[Saved data entries]
########

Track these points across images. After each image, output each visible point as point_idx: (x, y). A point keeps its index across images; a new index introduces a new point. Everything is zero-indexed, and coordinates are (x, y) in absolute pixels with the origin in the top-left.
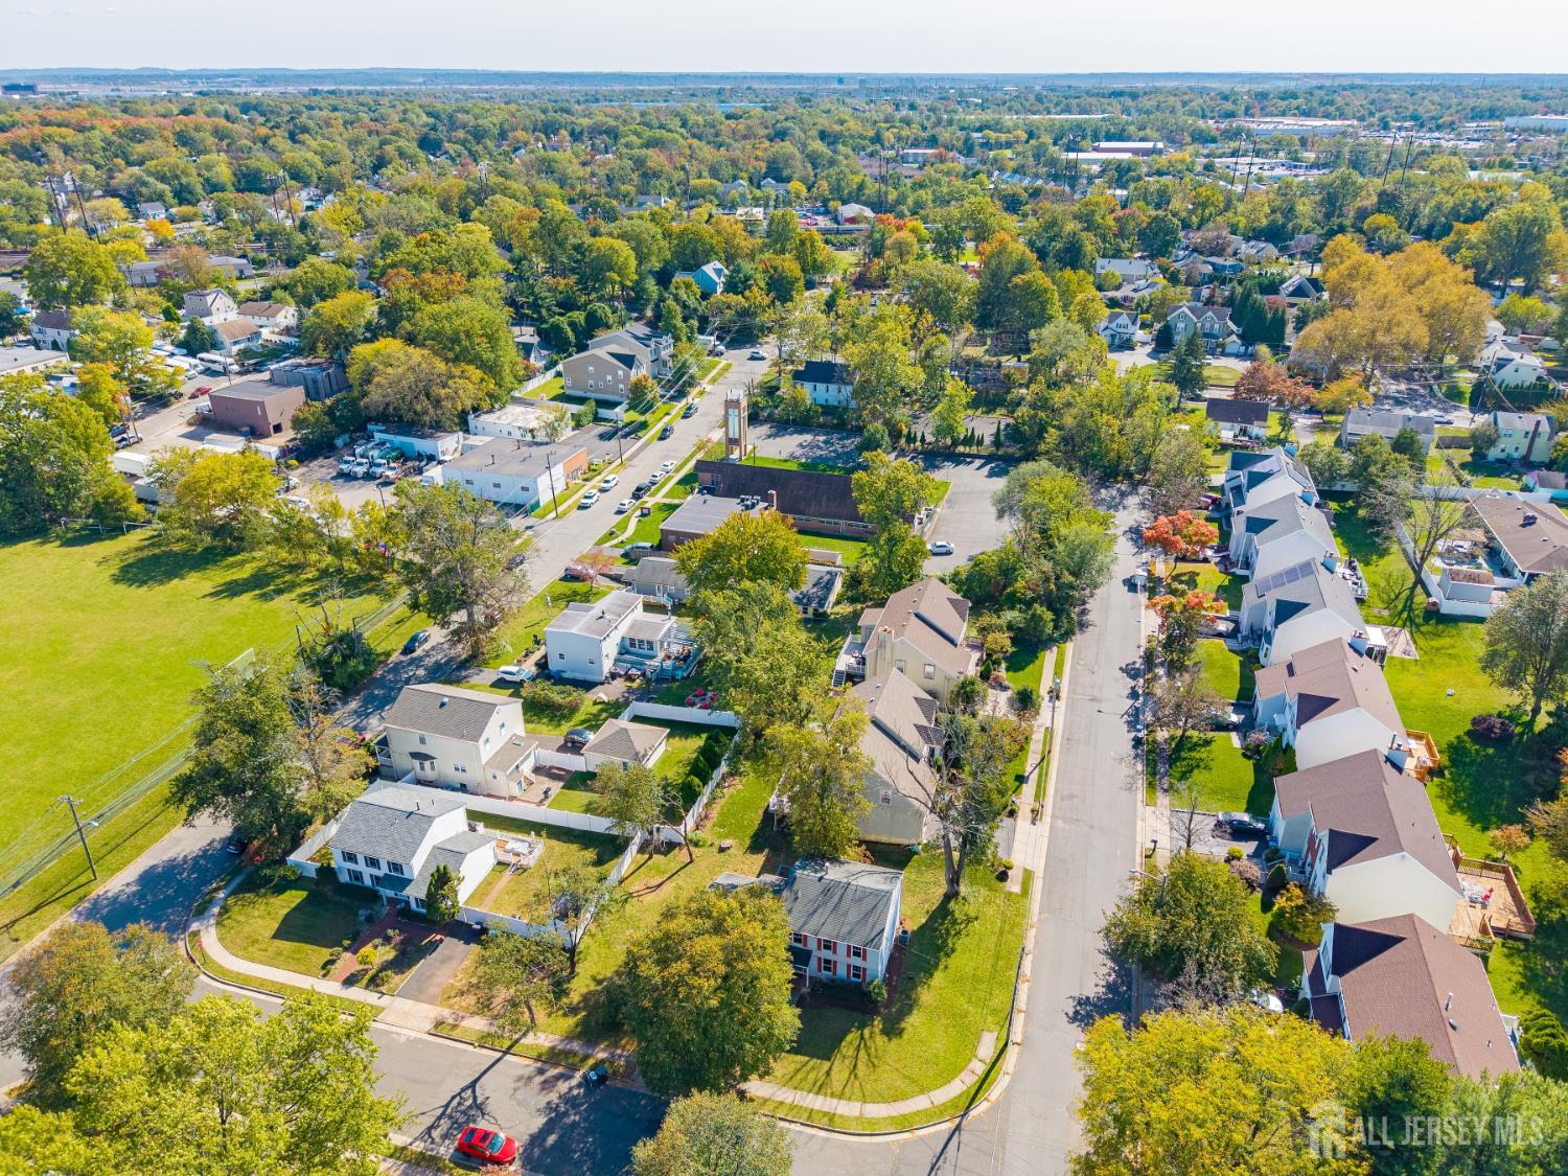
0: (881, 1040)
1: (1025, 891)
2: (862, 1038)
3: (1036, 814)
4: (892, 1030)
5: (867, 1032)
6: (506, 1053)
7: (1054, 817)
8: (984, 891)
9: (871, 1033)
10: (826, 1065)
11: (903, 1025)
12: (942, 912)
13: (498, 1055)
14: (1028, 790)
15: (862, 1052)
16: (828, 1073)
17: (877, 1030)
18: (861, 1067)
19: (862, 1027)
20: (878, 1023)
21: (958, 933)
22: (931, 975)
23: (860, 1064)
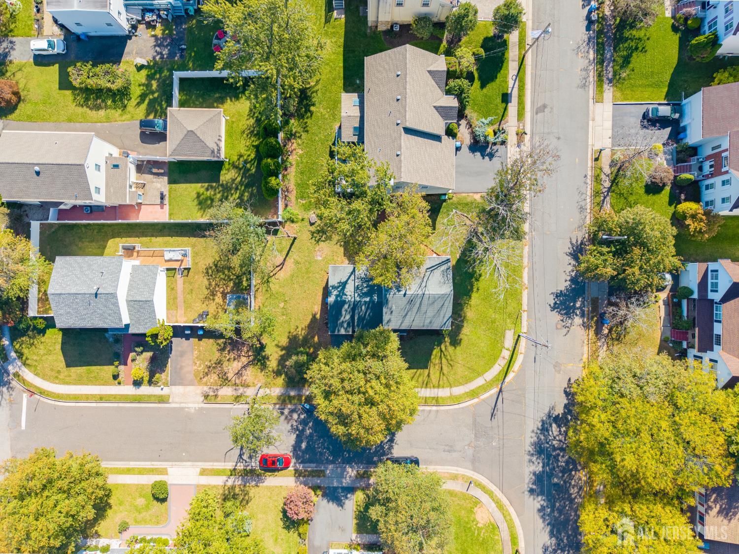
0: (451, 349)
2: (441, 351)
3: (520, 136)
4: (456, 342)
7: (533, 136)
9: (446, 347)
10: (426, 371)
20: (447, 340)
21: (481, 262)
22: (470, 297)
23: (443, 366)
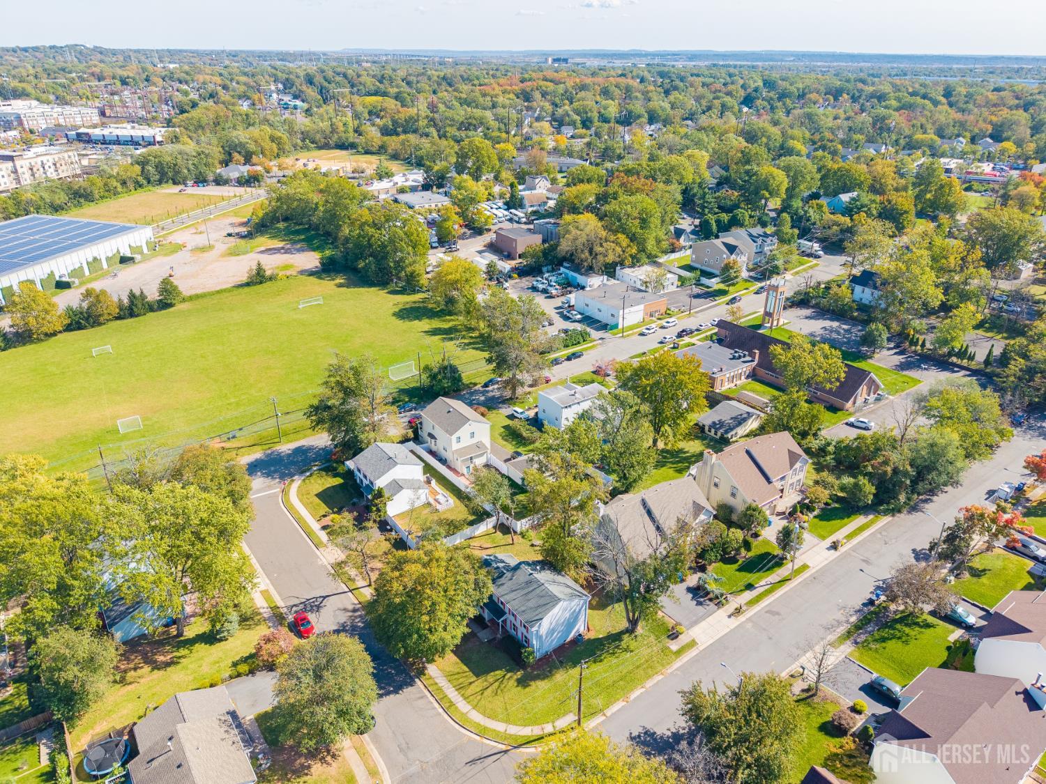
0: (513, 683)
1: (679, 653)
2: (504, 676)
3: (738, 611)
4: (523, 683)
5: (509, 675)
6: (351, 591)
7: (749, 620)
8: (652, 638)
9: (511, 677)
10: (474, 678)
11: (532, 683)
12: (616, 638)
13: (347, 590)
14: (748, 595)
15: (497, 684)
16: (471, 683)
17: (515, 677)
18: (489, 690)
19: (508, 671)
20: (519, 674)
21: (614, 654)
23: (490, 689)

########

EXERCISE DIRECTIONS
Please give every line of the records above as a JSON list of strings, one string per line, with blank lines skipped. Leave the pictures out of the answer.

REPLY TO THE EXERCISE
[
  "Track these points across images. After each image, output each visible point as point_idx: (x, y). A point keeps its index across images; a new index introduces a new point. Everything is zero-indexed, and coordinates are (x, y) in absolute pixels with the origin in the top-left.",
  "0: (881, 1040)",
  "1: (1025, 891)",
  "2: (862, 1038)",
  "3: (1036, 814)",
  "4: (892, 1030)",
  "5: (867, 1032)",
  "6: (506, 1053)",
  "7: (1054, 817)",
  "8: (984, 891)",
  "9: (871, 1033)",
  "10: (826, 1065)",
  "11: (903, 1025)",
  "12: (942, 912)",
  "13: (498, 1055)",
  "14: (1028, 790)",
  "15: (862, 1052)",
  "16: (828, 1073)",
  "17: (877, 1030)",
  "18: (861, 1067)",
  "19: (862, 1027)",
  "20: (878, 1023)",
  "21: (958, 933)",
  "22: (931, 975)",
  "23: (860, 1064)",
  "0: (451, 349)",
  "2: (441, 351)",
  "3: (520, 136)",
  "4: (456, 342)",
  "7: (533, 136)",
  "9: (446, 347)",
  "10: (426, 371)",
  "20: (447, 340)",
  "21: (481, 262)",
  "22: (470, 297)",
  "23: (443, 366)",
  "0: (513, 683)",
  "1: (679, 653)",
  "2: (504, 676)",
  "3: (738, 611)",
  "4: (523, 683)",
  "5: (509, 675)",
  "6: (351, 591)",
  "7: (749, 620)",
  "8: (652, 638)",
  "9: (511, 677)",
  "10: (474, 678)",
  "11: (532, 683)",
  "12: (616, 638)",
  "13: (347, 590)",
  "14: (748, 595)",
  "15: (497, 684)",
  "16: (471, 683)",
  "17: (515, 677)",
  "18: (489, 690)",
  "19: (508, 671)",
  "20: (519, 674)",
  "21: (614, 654)",
  "23: (490, 689)"
]